» Work to complete: Every record must be written out once more, with nothing added or omitted.
++++
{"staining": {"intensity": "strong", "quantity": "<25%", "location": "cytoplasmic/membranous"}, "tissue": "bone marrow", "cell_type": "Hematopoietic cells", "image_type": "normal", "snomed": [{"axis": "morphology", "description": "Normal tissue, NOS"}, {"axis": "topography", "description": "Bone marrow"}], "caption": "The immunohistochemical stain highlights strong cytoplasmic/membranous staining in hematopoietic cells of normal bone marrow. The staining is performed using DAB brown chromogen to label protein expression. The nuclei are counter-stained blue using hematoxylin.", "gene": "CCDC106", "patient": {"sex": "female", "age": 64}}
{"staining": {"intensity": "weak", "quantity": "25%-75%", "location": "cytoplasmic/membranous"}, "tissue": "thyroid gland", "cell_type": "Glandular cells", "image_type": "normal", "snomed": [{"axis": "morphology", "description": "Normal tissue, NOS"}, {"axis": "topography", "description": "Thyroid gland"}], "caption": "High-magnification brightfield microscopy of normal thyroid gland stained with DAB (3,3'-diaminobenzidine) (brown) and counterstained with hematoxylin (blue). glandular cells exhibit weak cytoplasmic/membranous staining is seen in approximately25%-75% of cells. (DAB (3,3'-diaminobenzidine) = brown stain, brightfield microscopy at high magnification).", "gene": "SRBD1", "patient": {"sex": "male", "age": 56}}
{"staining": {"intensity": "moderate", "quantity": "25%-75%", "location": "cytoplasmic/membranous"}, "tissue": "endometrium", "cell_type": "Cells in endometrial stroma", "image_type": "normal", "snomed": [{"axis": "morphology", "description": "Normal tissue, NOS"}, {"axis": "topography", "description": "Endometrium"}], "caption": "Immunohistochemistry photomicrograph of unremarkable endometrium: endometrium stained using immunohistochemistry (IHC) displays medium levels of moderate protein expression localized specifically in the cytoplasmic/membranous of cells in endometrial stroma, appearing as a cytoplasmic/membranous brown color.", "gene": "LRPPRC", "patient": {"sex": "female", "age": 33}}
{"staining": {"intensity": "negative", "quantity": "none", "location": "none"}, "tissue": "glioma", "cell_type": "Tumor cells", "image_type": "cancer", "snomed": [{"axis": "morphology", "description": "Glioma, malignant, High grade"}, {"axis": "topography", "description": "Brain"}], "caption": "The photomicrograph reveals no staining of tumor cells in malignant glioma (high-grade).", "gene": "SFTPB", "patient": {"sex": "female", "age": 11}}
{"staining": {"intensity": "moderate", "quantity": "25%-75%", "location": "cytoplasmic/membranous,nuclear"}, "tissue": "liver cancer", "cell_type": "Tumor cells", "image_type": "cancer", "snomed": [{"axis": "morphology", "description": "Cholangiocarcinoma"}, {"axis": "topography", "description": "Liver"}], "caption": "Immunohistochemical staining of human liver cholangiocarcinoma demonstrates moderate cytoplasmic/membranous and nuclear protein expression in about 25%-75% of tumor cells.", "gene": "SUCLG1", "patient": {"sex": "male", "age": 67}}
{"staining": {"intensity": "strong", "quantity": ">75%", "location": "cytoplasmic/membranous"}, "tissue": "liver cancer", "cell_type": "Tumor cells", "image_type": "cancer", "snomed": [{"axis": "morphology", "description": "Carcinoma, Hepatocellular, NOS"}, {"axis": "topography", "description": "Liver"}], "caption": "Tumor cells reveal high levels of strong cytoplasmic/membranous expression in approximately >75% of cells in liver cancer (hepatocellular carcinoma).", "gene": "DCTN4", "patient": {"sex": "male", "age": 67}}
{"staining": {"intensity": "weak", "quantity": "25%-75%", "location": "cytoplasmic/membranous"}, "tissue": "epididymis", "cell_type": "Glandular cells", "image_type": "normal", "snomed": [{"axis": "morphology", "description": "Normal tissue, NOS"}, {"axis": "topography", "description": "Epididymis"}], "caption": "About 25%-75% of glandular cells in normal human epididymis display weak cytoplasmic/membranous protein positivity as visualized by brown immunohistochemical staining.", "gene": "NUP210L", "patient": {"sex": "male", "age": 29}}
++++
» Finished task:
{"staining": {"intensity": "strong", "quantity": "<25%", "location": "cytoplasmic/membranous"}, "tissue": "bone marrow", "cell_type": "Hematopoietic cells", "image_type": "normal", "snomed": [{"axis": "morphology", "description": "Normal tissue, NOS"}, {"axis": "topography", "description": "Bone marrow"}], "caption": "The immunohistochemical stain highlights strong cytoplasmic/membranous staining in hematopoietic cells of normal bone marrow. The staining is performed using DAB brown chromogen to label protein expression. The nuclei are counter-stained blue using hematoxylin.", "gene": "CCDC106", "patient": {"sex": "female", "age": 64}}
{"staining": {"intensity": "weak", "quantity": "25%-75%", "location": "cytoplasmic/membranous"}, "tissue": "thyroid gland", "cell_type": "Glandular cells", "image_type": "normal", "snomed": [{"axis": "morphology", "description": "Normal tissue, NOS"}, {"axis": "topography", "description": "Thyroid gland"}], "caption": "High-magnification brightfield microscopy of normal thyroid gland stained with DAB (3,3'-diaminobenzidine) (brown) and counterstained with hematoxylin (blue). glandular cells exhibit weak cytoplasmic/membranous staining is seen in approximately25%-75% of cells. (DAB (3,3'-diaminobenzidine) = brown stain, brightfield microscopy at high magnification).", "gene": "SRBD1", "patient": {"sex": "male", "age": 56}}
{"staining": {"intensity": "moderate", "quantity": "25%-75%", "location": "cytoplasmic/membranous"}, "tissue": "endometrium", "cell_type": "Cells in endometrial stroma", "image_type": "normal", "snomed": [{"axis": "morphology", "description": "Normal tissue, NOS"}, {"axis": "topography", "description": "Endometrium"}], "caption": "Immunohistochemistry photomicrograph of unremarkable endometrium: endometrium stained using immunohistochemistry (IHC) displays medium levels of moderate protein expression localized specifically in the cytoplasmic/membranous of cells in endometrial stroma, appearing as a cytoplasmic/membranous brown color.", "gene": "LRPPRC", "patient": {"sex": "female", "age": 33}}
{"staining": {"intensity": "negative", "quantity": "none", "location": "none"}, "tissue": "glioma", "cell_type": "Tumor cells", "image_type": "cancer", "snomed": [{"axis": "morphology", "description": "Glioma, malignant, High grade"}, {"axis": "topography", "description": "Brain"}], "caption": "The photomicrograph reveals no staining of tumor cells in malignant glioma (high-grade).", "gene": "SFTPB", "patient": {"sex": "female", "age": 11}}
{"staining": {"intensity": "moderate", "quantity": "25%-75%", "location": "cytoplasmic/membranous,nuclear"}, "tissue": "liver cancer", "cell_type": "Tumor cells", "image_type": "cancer", "snomed": [{"axis": "morphology", "description": "Cholangiocarcinoma"}, {"axis": "topography", "description": "Liver"}], "caption": "Immunohistochemical staining of human liver cholangiocarcinoma demonstrates moderate cytoplasmic/membranous and nuclear protein expression in about 25%-75% of tumor cells.", "gene": "SUCLG1", "patient": {"sex": "male", "age": 67}}
{"staining": {"intensity": "strong", "quantity": ">75%", "location": "cytoplasmic/membranous"}, "tissue": "liver cancer", "cell_type": "Tumor cells", "image_type": "cancer", "snomed": [{"axis": "morphology", "description": "Carcinoma, Hepatocellular, NOS"}, {"axis": "topography", "description": "Liver"}], "caption": "Tumor cells reveal high levels of strong cytoplasmic/membranous expression in approximately >75% of cells in liver cancer (hepatocellular carcinoma).", "gene": "DCTN4", "patient": {"sex": "male", "age": 67}}
{"staining": {"intensity": "weak", "quantity": "25%-75%", "location": "cytoplasmic/membranous"}, "tissue": "epididymis", "cell_type": "Glandular cells", "image_type": "normal", "snomed": [{"axis": "morphology", "description": "Normal tissue, NOS"}, {"axis": "topography", "description": "Epididymis"}], "caption": "About 25%-75% of glandular cells in normal human epididymis display weak cytoplasmic/membranous protein positivity as visualized by brown immunohistochemical staining.", "gene": "NUP210L", "patient": {"sex": "male", "age": 29}}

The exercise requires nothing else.